Dua tahun lalu, Achuil mendapatkan lima hingga tujuh pelanggan sebulan. Sekarang dia mengharapkan hingga 20 dari mereka, katanya. Sepatu Achuil dapat mengambil hingga 15 000 poundsterling Sudan Selatan, atau kira -kira $ 4, tergantung pada ukuran dan kualitas completing. Selain keterjangkauan mereka, pasangan yang dipahat kasar dipuji karena daya tahan mereka.
“Bahkan ketika keadaan menjadi buruk – tidak ada makanan, tidak ada pekerjaan – pekerjaan ini tidak mengecewakan saya,” kata Achuil. “Orang selalu membutuhkan sepatu, terutama yang murah.”
Akol Majok Ring, seorang penjaga ternak dari negara bagian Warrap, mengatakan dia menemukan sandal ini pada bulan Maret dan segera membeli sepasang untuk dirinya sendiri karena “mereka baik untuk penggembalaan ternak.”
“Ketika Anda bergerak dengan ternak sepanjang hari, sandal ini sempurna,” katanya. “Mereka tahan lama dan cocok untuk pekerjaan itu.”
Extra pound Sudan Selatan telah berada di bawah tekanan sejak tahun 2023, kehilangan banyak nilainya terhadap dolar karena ekspor minyak secara sporadis terganggu oleh perang saudara di negara tetangga Sudan.
Ekonomi telah menurun selama lima tahun berturut -turut, terhambat oleh kekerasan yang sebagian besar berasal dari kontes politik Antara Presiden Salva Kiir dan wakilnya Riek Machar, yang saat ini berada di bawah tahanan rumah karena dugaan subversi.
Hiperinflasi dan kerawanan pangan yang meluas mempengaruhi hampir 80 % dari 11 juta orang Sudan Selatan, jumlah orang yang sama yang hidup di bawah garis kemiskinan, menurut Financial institution Dunia.
Sudan Selatan tergantung pada pendapatan minyak untuk memenuhi 90 % dari anggaran tahunan pemerintah, tetapi kerusakan awal tahun ini hingga pipa minyak melalui Sudan meninggalkan otoritas Sudan Selatan secara singkat tidak dapat mengekspor minyak mentah.
Pemerintah mengumumkan sebelumnya pada bulan Juni bahwa ekspor akan dilanjutkan setelah perbaikan pipa.
Banyak pekerja pemerintah secara efektif tanpa bayaran, dan pengangguran merajalela bahkan ketika harga barang -barang dasar meroket.

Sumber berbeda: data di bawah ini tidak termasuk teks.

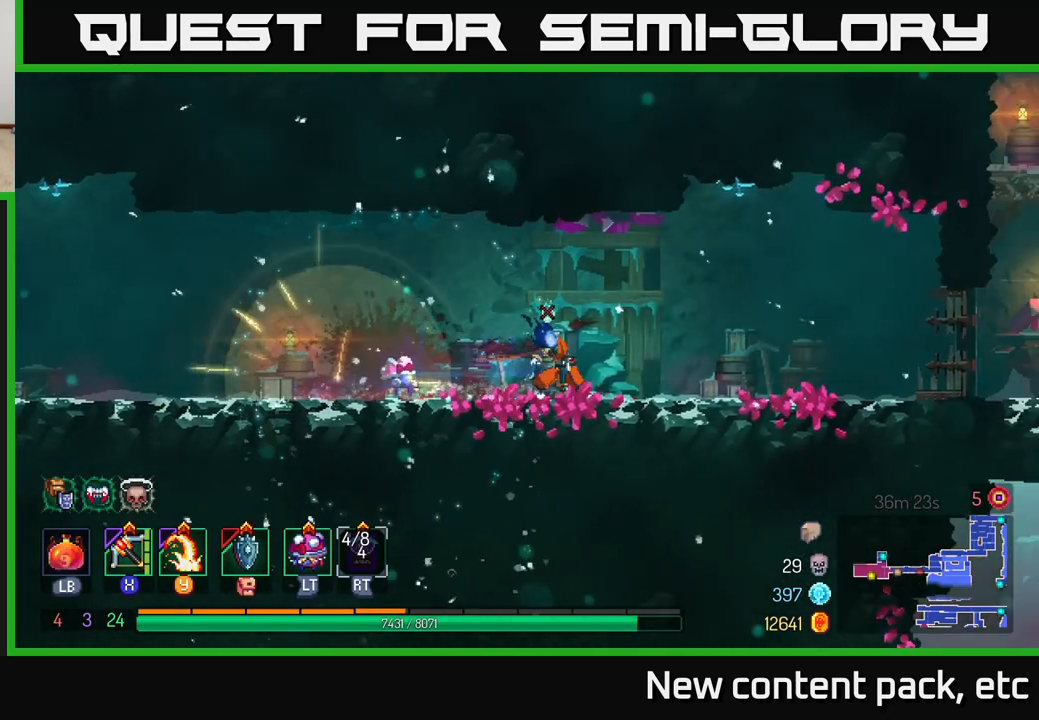
{"buttons": [], "left_stick": "right", "right_stick": "center", "events": [[200, "A", "down"], [300, "A", "up"]]}
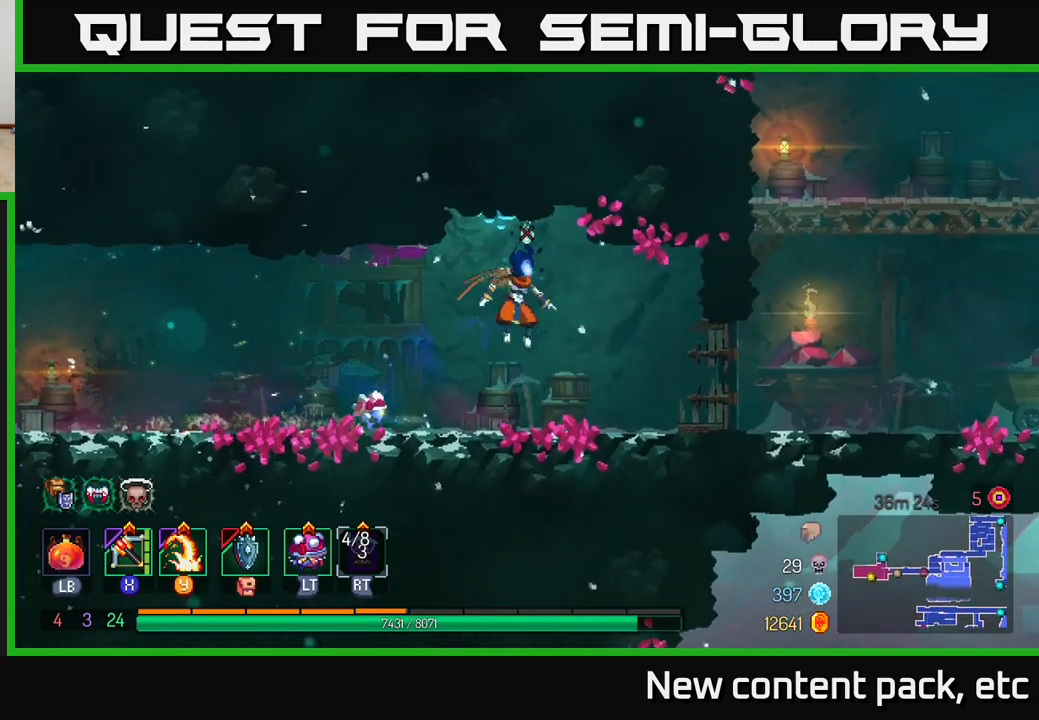
{"buttons": [], "left_stick": "right", "right_stick": "center", "events": [[383, "R1", "down"], [483, "R1", "up"]]}
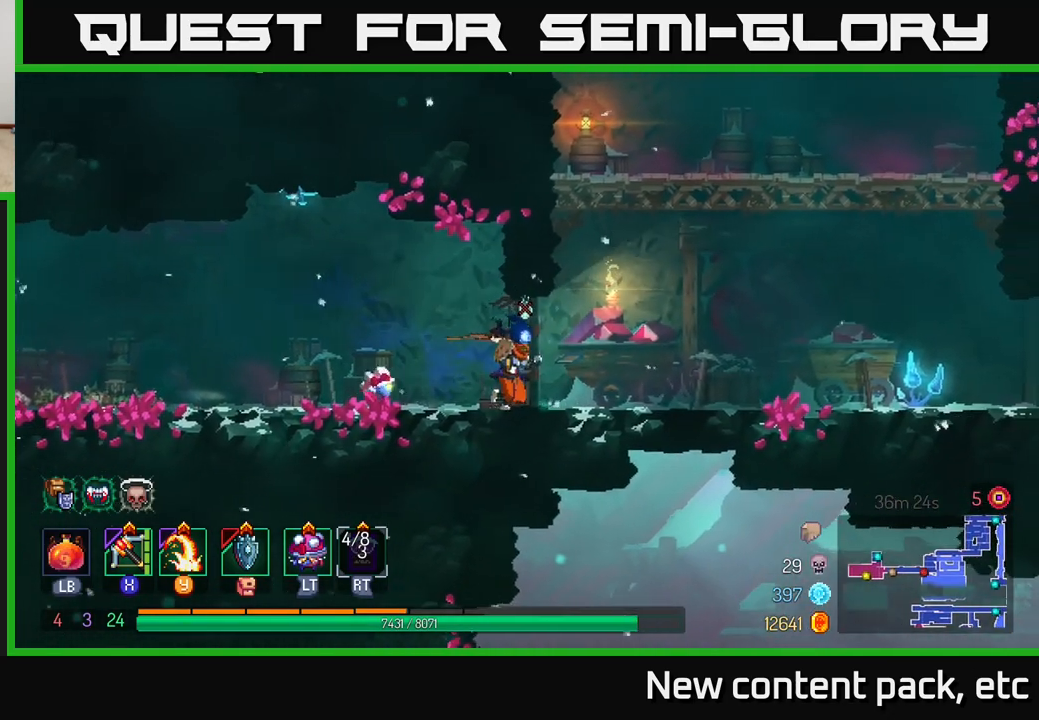
{"buttons": [], "left_stick": "right", "right_stick": "center", "events": []}
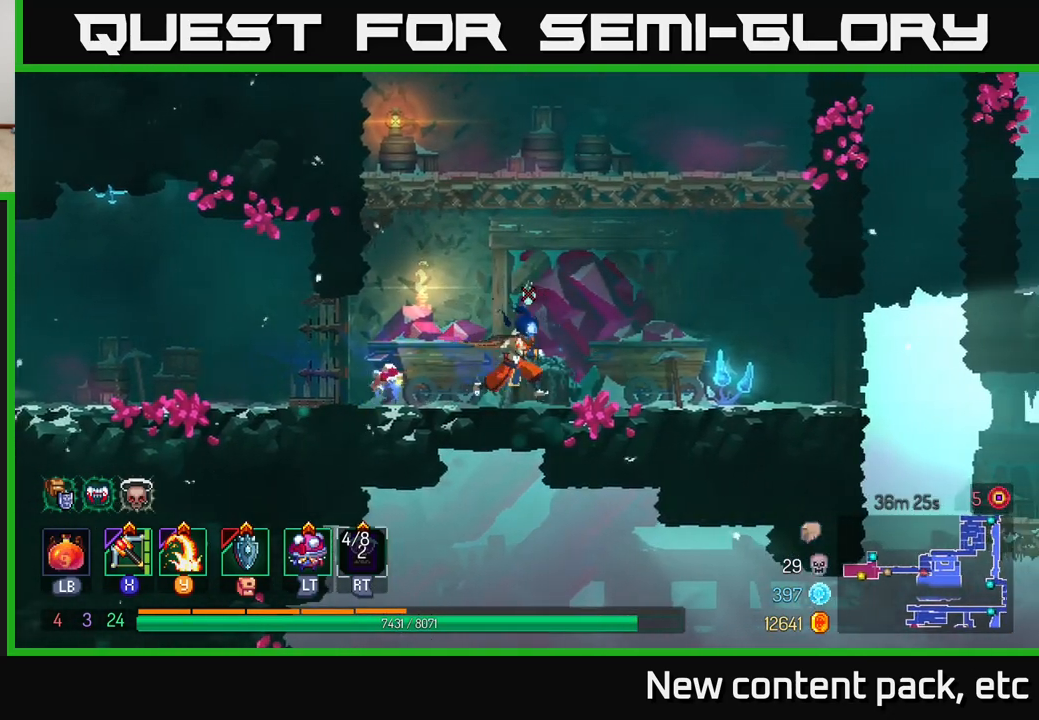
{"buttons": [], "left_stick": "center", "right_stick": "center", "events": [[150, "left_stick", "center"], [233, "SELECT", "down"], [367, "SELECT", "up"]]}
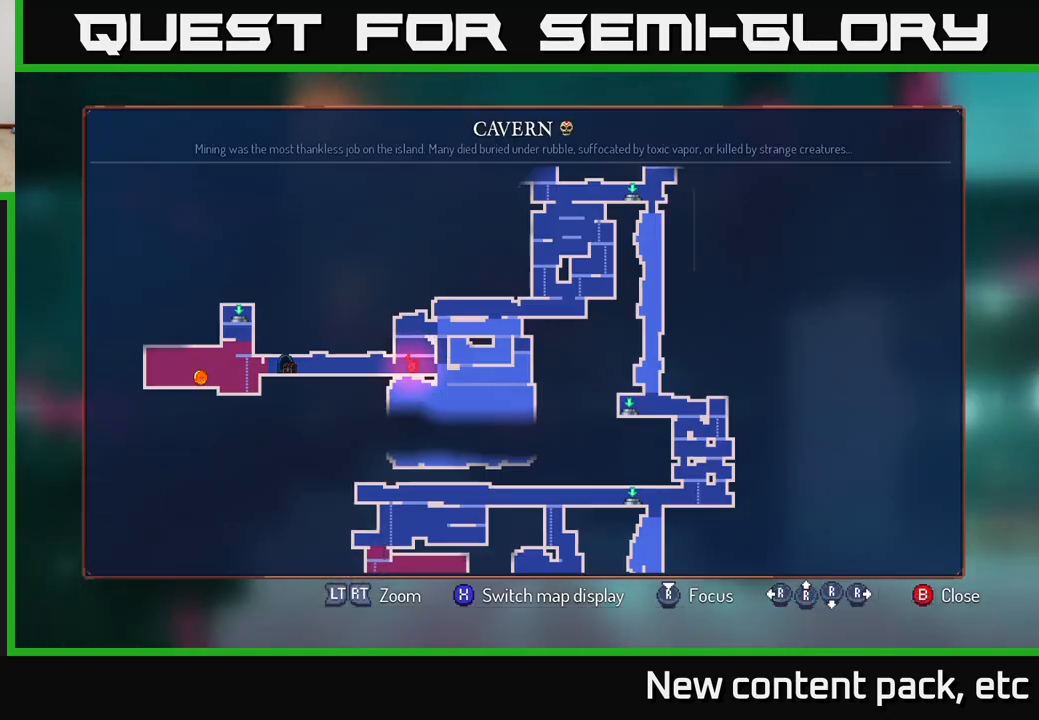
{"buttons": [], "left_stick": "center", "right_stick": "center", "events": []}
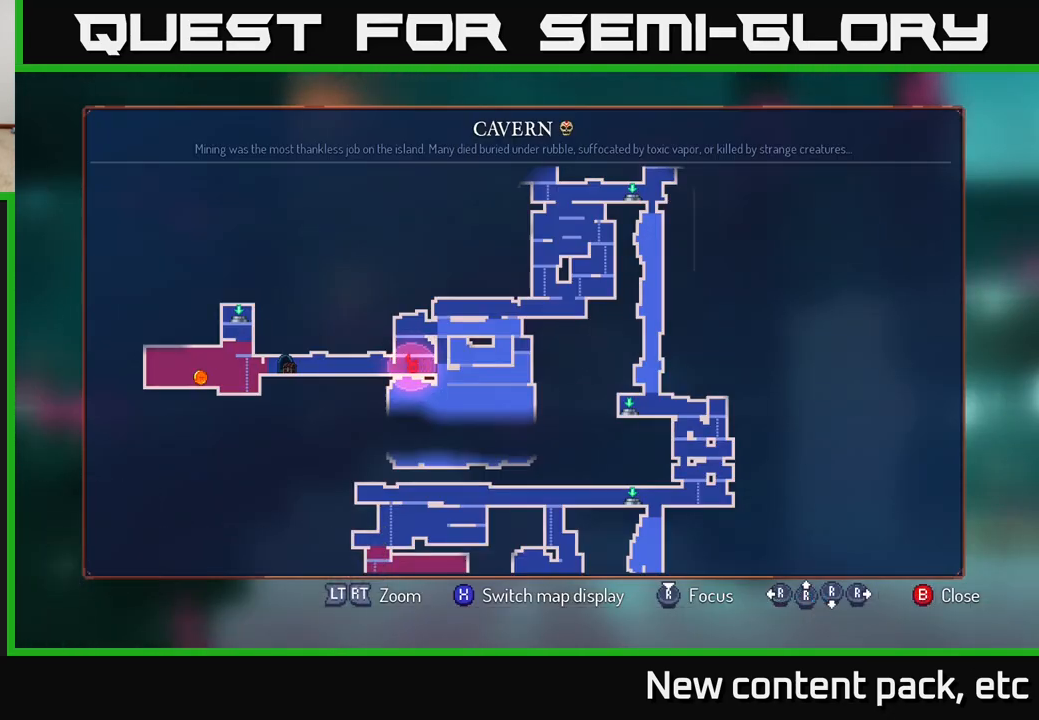
{"buttons": [], "left_stick": "center", "right_stick": "center", "events": []}
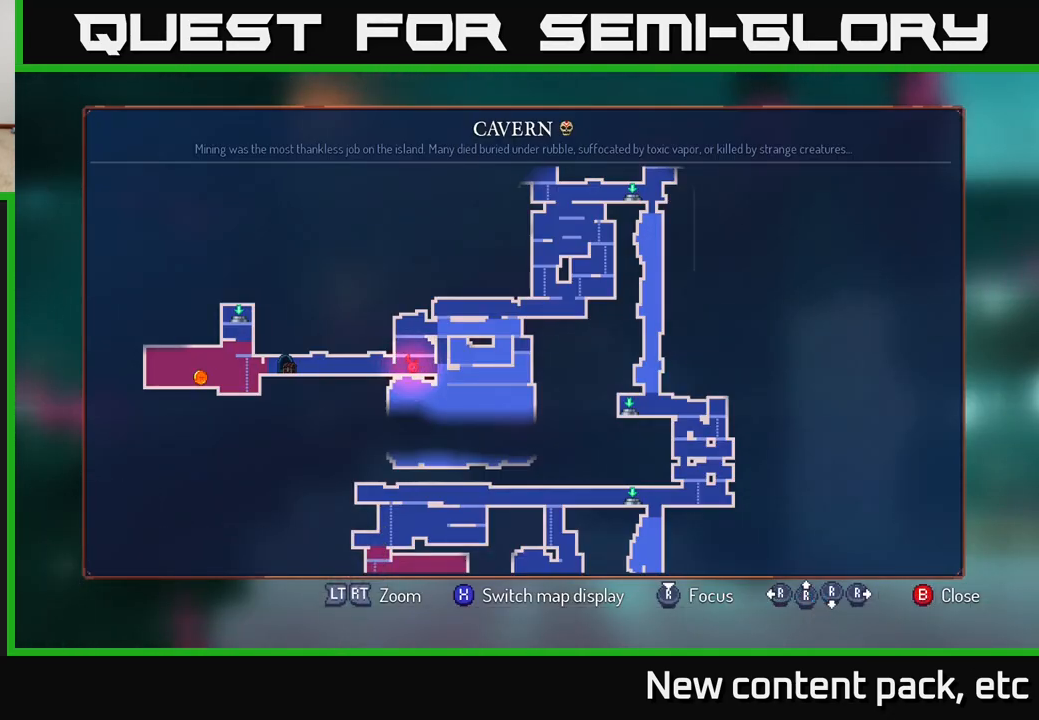
{"buttons": [], "left_stick": "center", "right_stick": "center", "events": []}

Sepatu kulit di toko -toko bisa tampak mewah dalam keadaan ini.
“Sol ban bertahan lebih lama,” kata Deng Akol Athuai, yang telah membeli dari Achuil selama bertahun -tahun. “Saya membeli satu pasang, dan itu bertahan satu tahun atau lebih. Mereka kuat, terutama untuk berjalan di jalan yang kasar.”
Gabriel Bataku, seorang anak berusia 26 tahun yang menganggur di WAU, mengatakan tentang pengrajin bahwa mereka “memecahkan masalah nyata. Mereka hanya perlu pengakuan dan dukungan.”
Achuil telah membuat sepatu sejak tahun 1996 Dia tidak terlatih secara resmi. Dia mendapatkan keterampilannya sebagai siswa sekolah dasar menonton pria yang lebih tua di lokakarya mereka saat mereka menjalankan bisnis mereka.
Pada masa itu, restriction yang dibuang jauh lebih mudah ditemukan, dimasukkan dari garasi atau bersumber melalui orang -orang yang membuangnya.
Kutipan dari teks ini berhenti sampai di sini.